Saber cómo comportarse y cómo orientar los propios actos al bien, es una preocupación permanente en la vida del ser humano. Nadie actúa esperando equivocarse; al contrario, todos pretendemos acertar en nuestros pensamientos y acciones. En ello nos jugamos gran parte de lo que otorga sentido a nuestras vidas. En otras palabras, el ser humano establece siempre un ethos, un punto de partida, un parámetro de acción que busca alcanzar un fin considerado a todas luces bueno.

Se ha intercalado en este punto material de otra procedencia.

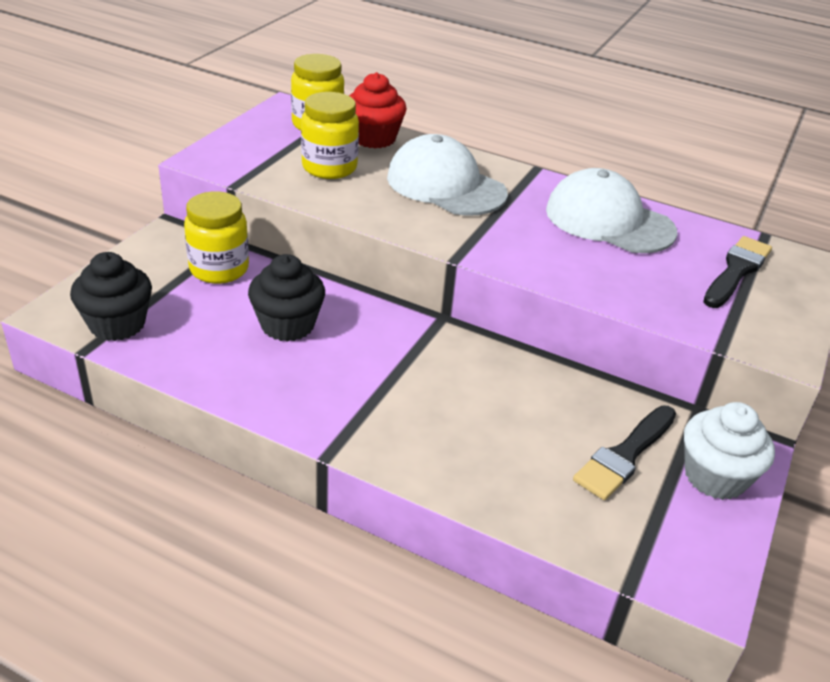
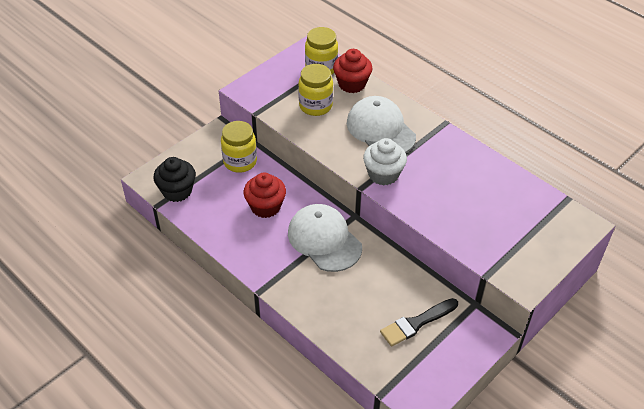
camera: 20 degrees right, 10 degrees up
black cupcake [248,254,325,342] -> red cupcake [243,172,286,218]
white cap [546,168,677,253] -> white cap moved to [288,204,362,272]
white cupcake [684,402,775,500] -> white cupcake moved to [363,138,407,186]
black brush [703,236,772,308] -> none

Los parámetros éticos se han ido articulando a través de la historia con los requerimientos que los cambios culturales y sociales han exigido. Esto no quiere decir que todo postulado ético sea en su totalidad relativo. De esto puede dar fe el que en la actualidad sigamos rigiéndonos por los principios que cobijaron a nuestros antepasados de hace veinte siglos o más. El “no hagas a los otros lo que no quieres que te hagan a ti” permanece intacto a pesar de los cambios que ha traído la historia. Pero a pesar de la existencia de un cierto leitmotiv, la ética exige dinamismo.
Al parecer, la reflexión ética acompañó hasta hace unos siglos, de manera casi que natural los cambios que iban apareciendo. Esto, por la misma forma en la que estaba configurada la cosmovisión occidental. Pero la aparición y triunfo inusitado de la llamada razón instrumental pone en situación nueva a la reflexión ética misma. El hecho de instaurar como premisa de acción el utilitarismo y la instrumentalización del mundo para alcanzar casi cualquier fin, deja fuera de juego teorías éticas que funcionaban bajo la premisa de no considerar a los demás como meros medios para alcanzar un fin.

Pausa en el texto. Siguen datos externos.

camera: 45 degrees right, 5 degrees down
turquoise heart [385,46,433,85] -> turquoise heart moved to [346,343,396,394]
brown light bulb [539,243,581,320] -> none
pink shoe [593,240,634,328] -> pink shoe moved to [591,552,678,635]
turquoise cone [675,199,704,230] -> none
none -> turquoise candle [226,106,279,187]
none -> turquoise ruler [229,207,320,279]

La razón instrumental impulsa de manera inusitada el desarrollo tecnológico. En la carrera por el progreso científico y técnico la ética parece sufrir de una repentina e irreversible parálisis que se mantiene intacta si analizamos el confuso panorama ético que reviste la realidad actual. Los progresos de la ciencia y la tecnología han enfrentado al ser humano a situaciones que ni en la más alta ficción, algunos hubieran podido imaginar. La manipulación de la naturaleza ha llegado a extremos que comprometen incluso aquellos elementos del ethos que habían podido sobrevivir al paso del tiempo y pronto los actos que antes se impulsaba por la orientación al bien común, por ejemplo, quedan regidos por premisas utilitaristas que ponen por encima la capacidad de instrumentalizar la realidad.

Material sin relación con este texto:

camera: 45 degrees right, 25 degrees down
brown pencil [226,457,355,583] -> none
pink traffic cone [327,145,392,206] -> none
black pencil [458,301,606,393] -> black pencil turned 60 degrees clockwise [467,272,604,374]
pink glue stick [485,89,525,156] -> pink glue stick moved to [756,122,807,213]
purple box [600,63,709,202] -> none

Así, cuando la ética queda rezagada frente a los profusos cambios de los tiempos modernos y posmodernos, surge como consecuencia una total inarticulación entre progreso técnico y desarrollo humano. La posibilidad de encontrar las bisagras que se han perdido a lo largo del camino está en devolver a la reflexión ética el papel central en toda ocupación y en todo ejercicio intelectual. Es, sin duda, una tarea ardua y complicada porque estamos hablando de una cenicienta manipulada desde hace tiempos por sus malvadas hermanastras que se ufanan de una belleza totalmente inexistente. Estas hermanastras no son otras que las múltiples pseudoéticas que impulsan prácticas y estilos de vida que hace tiempos han olvidado que el sentido de la existencia humana es perseguir y alcanzar el bien.